In order to cope up with the reactive oxygen species (ROS) generated by host innate immune response, most of the intracellular organisms express Catalase for the enzymatic destruction/detoxification of hydrogen peroxide, to combat its deleterious effects. Catalase thus, scavenges ROS thereby playing a pivotal role in facilitating the survival of the pathogen within the host, and thus contributes to its pathogenesis. Bacillus anthracis harbors five isoforms of Catalase, but none of them has been studied so far. Thus, this study is the first attempt to delineate the biochemical and functional characteristics of one of the isoforms of Catalase (Cat1.4) of B. anthracis, followed by identification of residues critical for catalysis.

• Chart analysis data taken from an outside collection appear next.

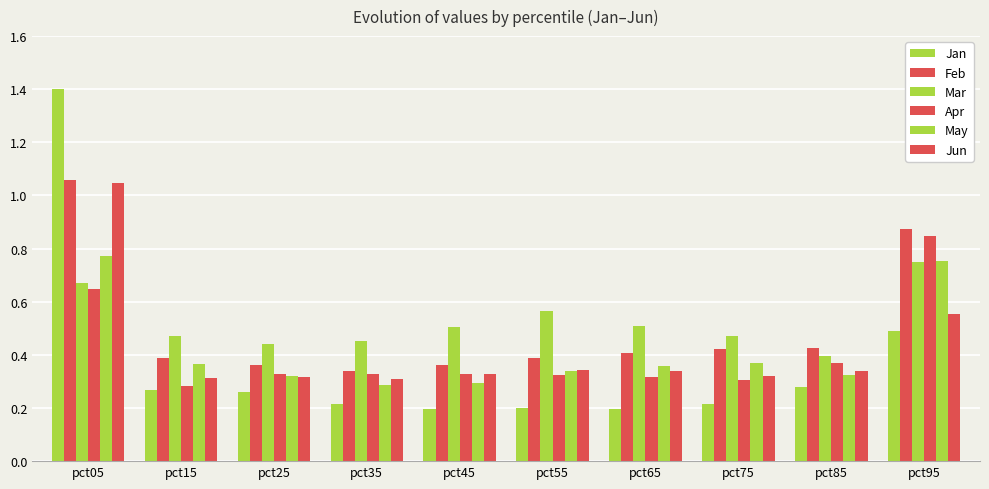

The Feb series shows 1.1 at pct05. True or false?

True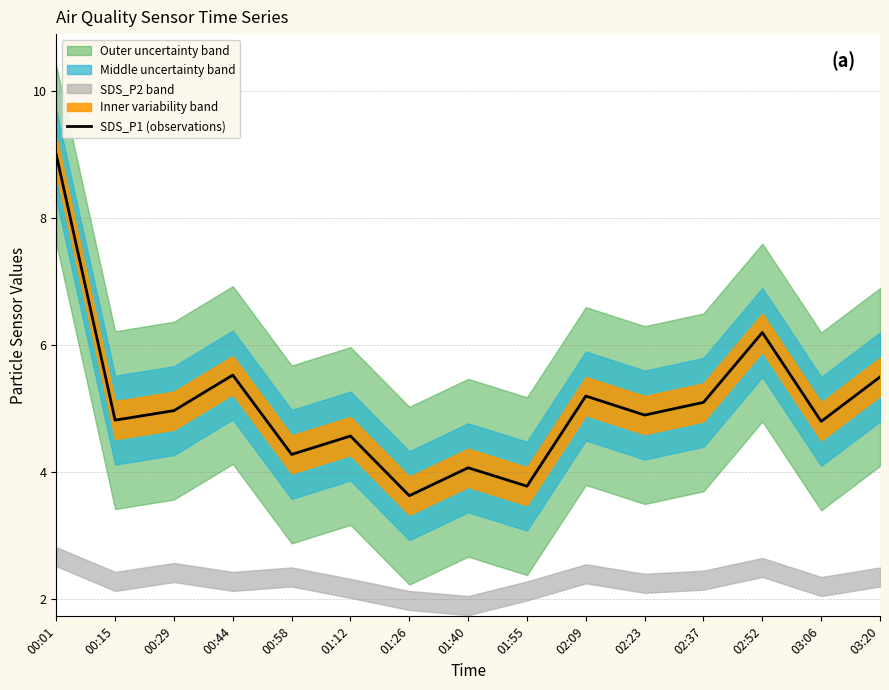

Which label corresponds to the largest value in the chart?

00:01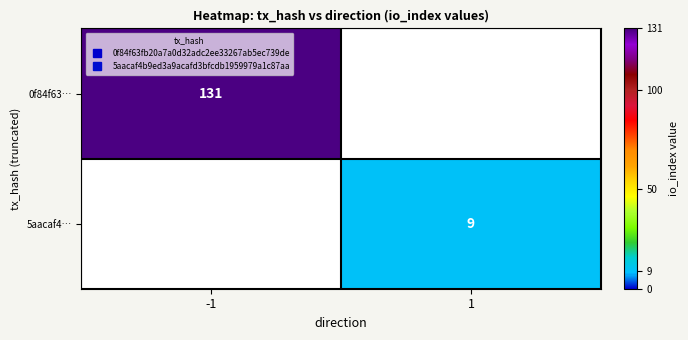

What is the sum of the 0f84f63… values at 1 and -1?

131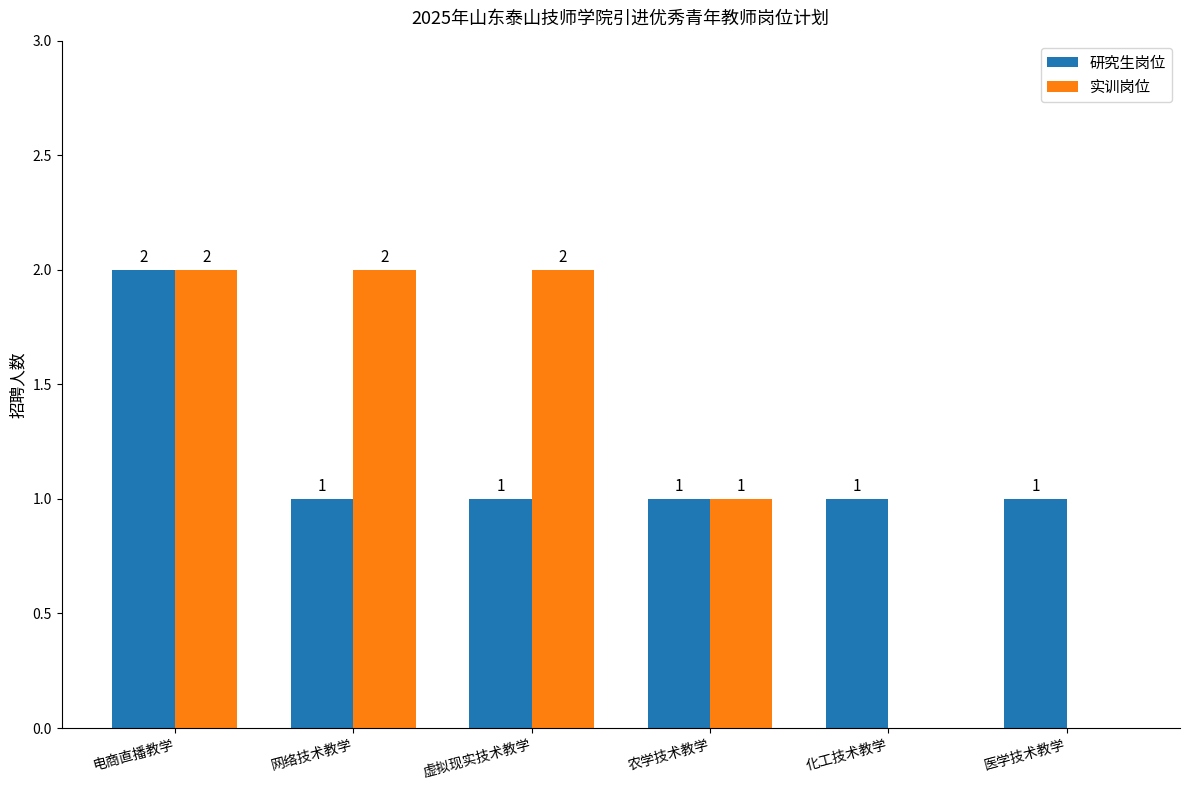

At which category is the sum across all series the highest?

电商直播教学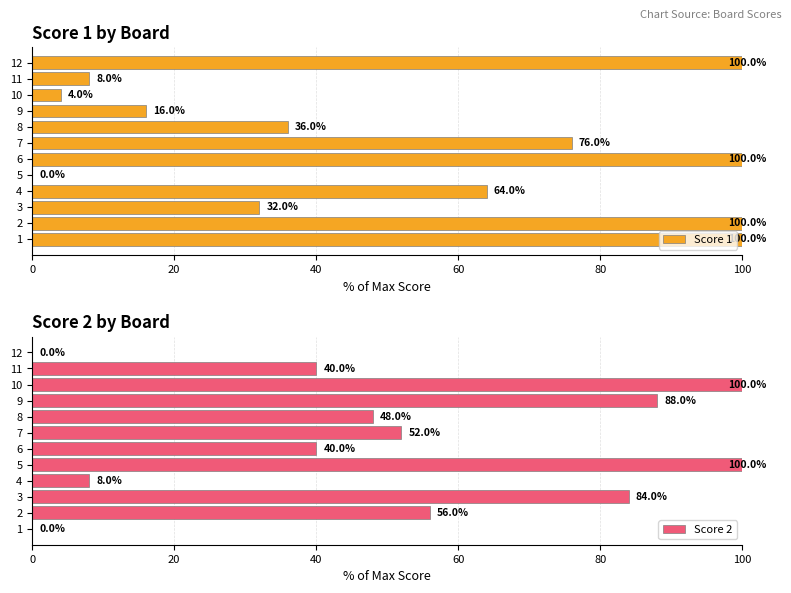

What is the average value of the Score 1 series?

53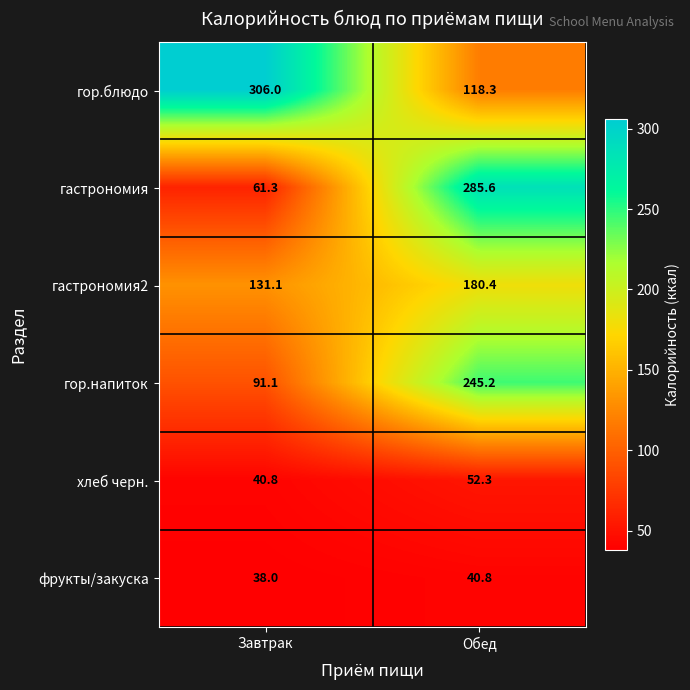

How many series are shown in this chart?

6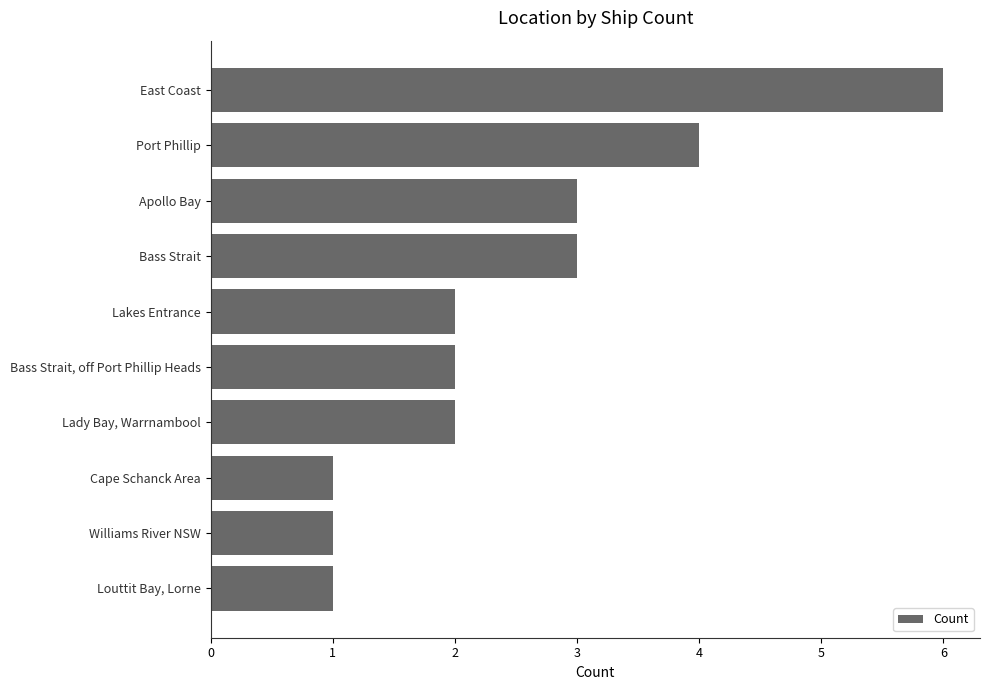

What is the minimum value shown in the chart?

1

The general strategy used, so far for mutational analysis in Catalases is structure based, i.e. the residues in the vicinity of heme were mutated to decipher the enzymatic mechanism. However, in the present study, protein sequence analysis was used for the prediction of catalytically important residues of Catalase. Essential measures were adopted to ensure the accuracy of predictions like after retrieval of well-annotated sequences from the database with EC 1.11.1.6, preprocessing was done to remove irrelevant sequences. The method used for multiple alignment of sequences, was guided by structural alignment and thereafter, an information theoretic measure, Relative Entropy was used for the critical residue prediction. By exploiting this strategy, we identified two previously known essential residues, H55 and Y338 in the active site which were demonstrated to be crucial for the activity. We also identified six novel crucial residues (Q332, Y117, H215, W257, N376 and H146) located distantly from the active site. Thus, the present study highlights the significance of this methodology to identify not only those crucial residues which lie in the active site of Catalase, but also the residues located distantly.